__DATA PROVIDED__
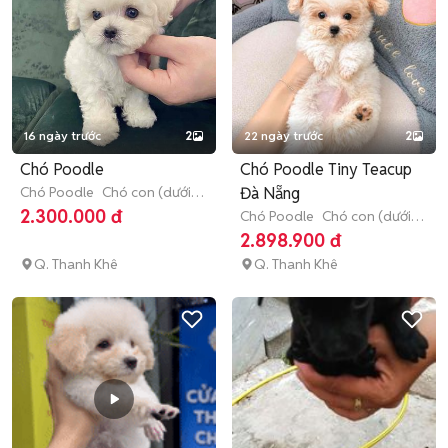
16 ngày trước
2
22 ngày trước
2
Chó Poodle
Chó Poodle Tiny Teacup
Chó Poodle
Chó con (dưới 3
Đà Nẵng
tháng tuổi)
2.300.000 đ
Chó Poodle
Chó con (dưới 3
tháng tuổi)
2.898.900 đ
Q. Thanh Khê
Q. Thanh Khê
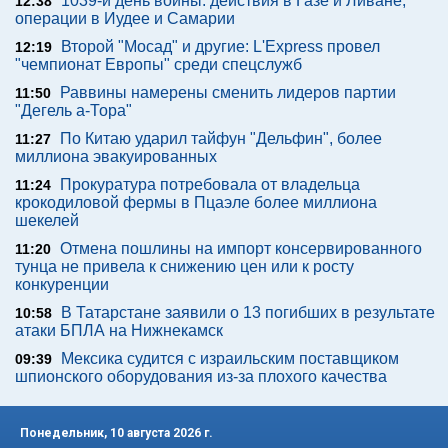
1039-й день войны: действия в Газе и Ливане,
12:38
операции в Иудее и Самарии
Второй "Мосад" и другие: L'Express провел
12:19
"чемпионат Европы" среди спецслужб
Раввины намерены сменить лидеров партии
11:50
"Дегель а-Тора"
По Китаю ударил тайфун "Дельфин", более
11:27
миллиона эвакуированных
Прокуратура потребовала от владельца
11:24
крокодиловой фермы в Пцаэле более миллиона
шекелей
Отмена пошлины на импорт консервированного
11:20
тунца не привела к снижению цен или к росту
конкуренции
В Татарстане заявили о 13 погибших в результате
10:58
атаки БПЛА на Нижнекамск
Мексика судится с израильским поставщиком
09:39
шпионского оборудования из-за плохого качества
Понедельник, 10 августа 2026 г.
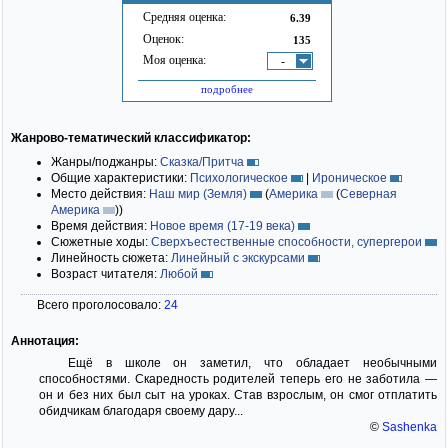
Средняя оценка:
6.39
Оценок:
135
Моя оценка:
-
подробнее
Жанрово-тематический классификатор:
Жанры/поджанры:
Сказка/Притча
Общие характеристики:
Психологическое
|
Ироническое
Место действия:
Наш мир (Земля)
(
Америка
(
Северная
Америка
)
)
Время действия:
Новое время (17-19 века)
Сюжетные ходы:
Сверхъестественные способности, супергерои
Линейность сюжета:
Линейный с экскурсами
Возраст читателя:
Любой
Всего проголосовало:
24
Аннотация:
Ещё в школе он заметил, что обладает необычными
способностями. Скаредность родителей теперь его не заботила —
он и без них был сыт на уроках. Став взрослым, он смог отплатить
обидчикам благодаря своему дару...
©
Sashenka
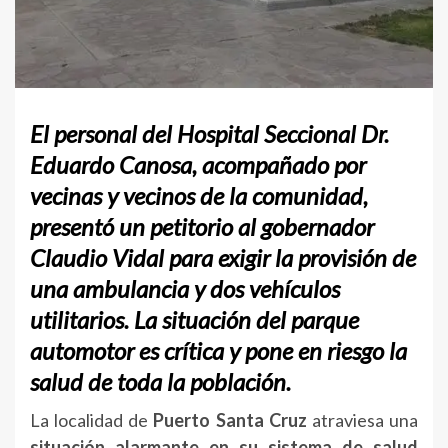
El personal del Hospital Seccional Dr.
Eduardo Canosa
, acompañado por
vecinas y vecinos de la comunidad
,
presentó un
petitorio al gobernador
Claudio Vidal
para exigir la provisión de
una ambulancia y dos vehículos
utilitarios
.
La situación del parque
automotor es crítica y pone en riesgo la
salud de toda la población.
La localidad de
Puerto Santa Cruz
atraviesa una
situación alarmante en su sistema de salud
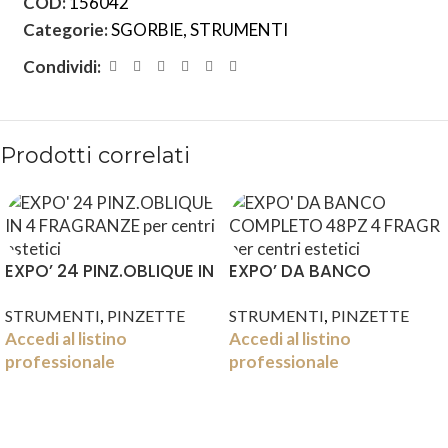
COD:
156042
Categorie:
SGORBIE
,
STRUMENTI
Condividi:
Prodotti correlati
EXPO’ 24 PINZ.OBLIQUE IN
EXPO’ DA BANCO
4 FRAGRANZE
COMPLETO 48PZ 4 FRAGR
,
,
STRUMENTI
PINZETTE
STRUMENTI
PINZETTE
Accedi al listino
Accedi al listino
professionale
professionale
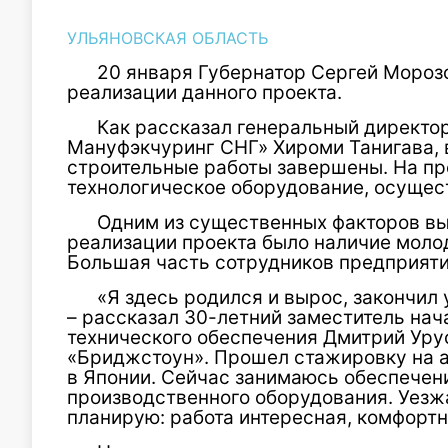
УЛЬЯНОВСКАЯ ОБЛАСТЬ
20 января Губернатор Сергей Мороз
реализации данного проекта.
Как рассказал генеральный директо
Мануфэкчуринг СНГ» Хироми Танигава, 
строительные работы завершены. На пр
технологическое оборудование, осущес
Одним из существенных факторов вы
реализации проекта было наличие моло
Большая часть сотрудников предприяти
«Я здесь родился и вырос, закончил
– рассказал 30-летний заместитель на
технического обеспечения Дмитрий Урус
«Бриджстоун». Прошел стажировку на 
в Японии. Сейчас занимаюсь обеспечен
производственного оборудования. Уезжа
планирую: работа интересная, комфортн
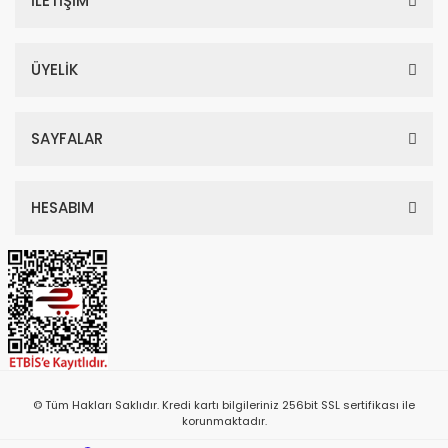
İLETİŞİM
ÜYELİK
SAYFALAR
HESABIM
© Tüm Hakları Saklıdır. Kredi kartı bilgileriniz 256bit SSL sertifikası ile
korunmaktadır.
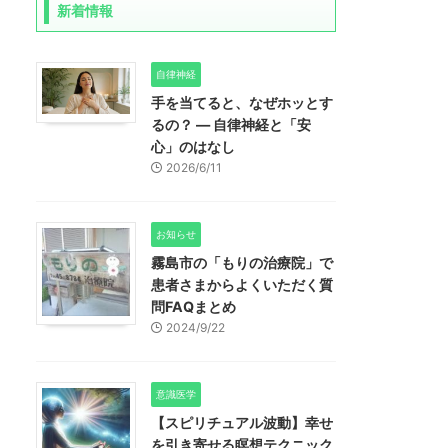
新着情報
自律神経
手を当てると、なぜホッとす
るの？ ― 自律神経と「安
心」のはなし
2026/6/11
お知らせ
霧島市の「もりの治療院」で
患者さまからよくいただく質
問FAQまとめ
2024/9/22
意識医学
【スピリチュアル波動】幸せ
を引き寄せる瞑想テクニック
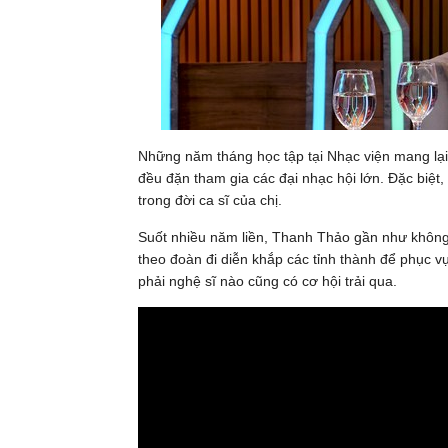
Những năm tháng học tập tại Nhạc viện mang lại
đều đặn tham gia các đại nhạc hội lớn. Đặc biệt
trong đời ca sĩ của chị.
Suốt nhiều năm liền, Thanh Thảo gần như không
theo đoàn đi diễn khắp các tỉnh thành để phục vụ
phải nghệ sĩ nào cũng có cơ hội trải qua.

__EXERCISE DIRECTIONS__
Please copy out each line of the material that holds the string "более".

__ANSWER AREA__
По Китаю ударил тайфун "Дельфин", более
крокодиловой фермы в Пцаэле более миллиона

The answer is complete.